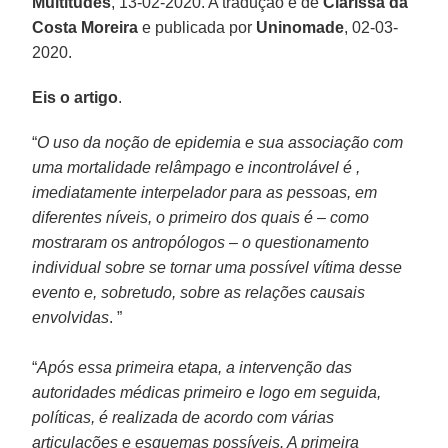
Multitudes
, 13-02-2020. A tradução é de
Clarissa da
Costa Moreira
e publicada por
Uninomade
, 02-03-
2020.
Eis o artigo
.
“
O uso da noção de epidemia e sua associação com
uma mortalidade relâmpago e incontrolável é ,
imediatamente interpelador para as pessoas, em
diferentes níveis, o primeiro dos quais é – como
mostraram os antropólogos – o questionamento
individual sobre se tornar uma possível vítima desse
evento e, sobretudo, sobre as relações causais
envolvidas
. ”
“
Após essa primeira etapa, a intervenção das
autoridades médicas primeiro e logo em seguida,
políticas, é realizada de acordo com várias
articulações e esquemas possíveis. A primeira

++++++++

→ **ACTION ITEM**
Put every line of the data above into a JSON list of strings, one string per line, with blank lines skipped. Leave the pictures out of the answer.

→ **ANSWER TO THIS PROBLEM**
[
  "Multitudes",
  ", 13-02-2020. A tradução é de",
  "Clarissa da",
  "Costa Moreira",
  "e publicada por",
  "Uninomade",
  ", 02-03-",
  "2020.",
  "Eis o artigo",
  ".",
  "“",
  "O uso da noção de epidemia e sua associação com",
  "uma mortalidade relâmpago e incontrolável é ,",
  "imediatamente interpelador para as pessoas, em",
  "diferentes níveis, o primeiro dos quais é – como",
  "mostraram os antropólogos – o questionamento",
  "individual sobre se tornar uma possível vítima desse",
  "evento e, sobretudo, sobre as relações causais",
  "envolvidas",
  ". ”",
  "“",
  "Após essa primeira etapa, a intervenção das",
  "autoridades médicas primeiro e logo em seguida,",
  "políticas, é realizada de acordo com várias",
  "articulações e esquemas possíveis. A primeira"
]